» YOUR INSTRUCTIONS:
Return the lines of the rows below verbatim, starting at the line containing "Over which range" and ending at the line containing "What percentage is", with both of those lines included. Leave the pictures out of your answer.

» DATASET RECORDS:

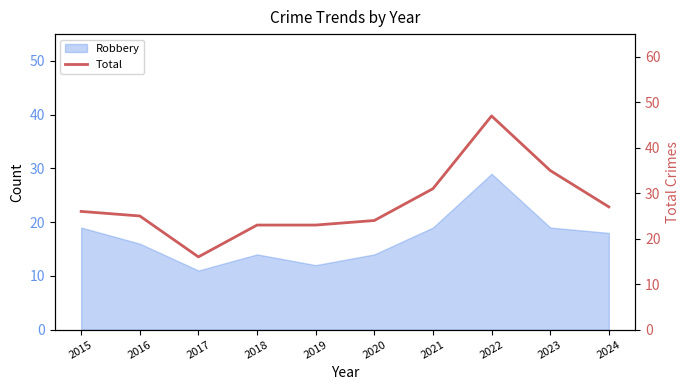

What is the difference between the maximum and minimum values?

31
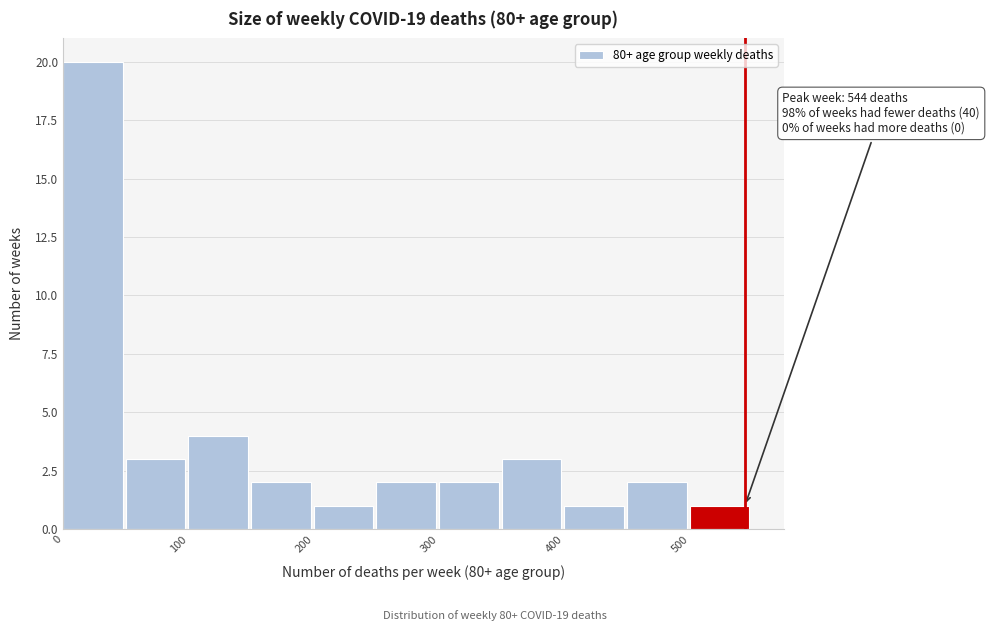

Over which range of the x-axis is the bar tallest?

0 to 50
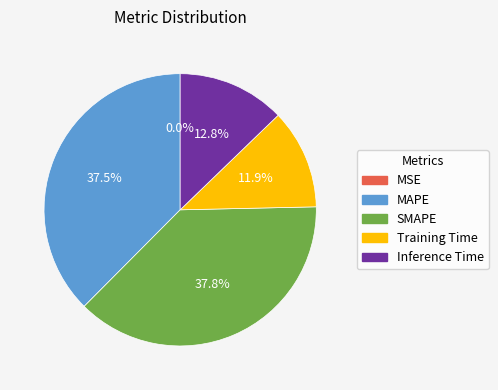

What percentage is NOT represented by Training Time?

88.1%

...

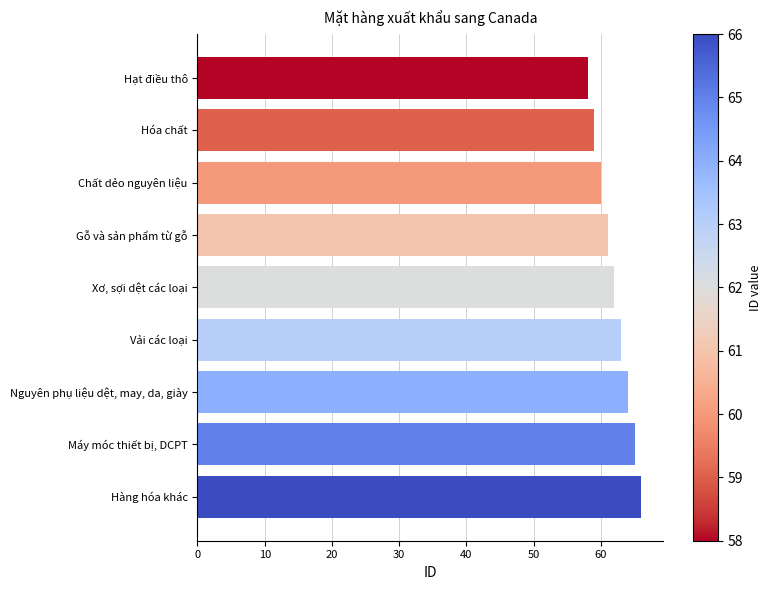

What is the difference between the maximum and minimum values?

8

» RESPONSE:
Over which range of the x-axis is the bar tallest?

0 to 50

What percentage is NOT represented by Training Time?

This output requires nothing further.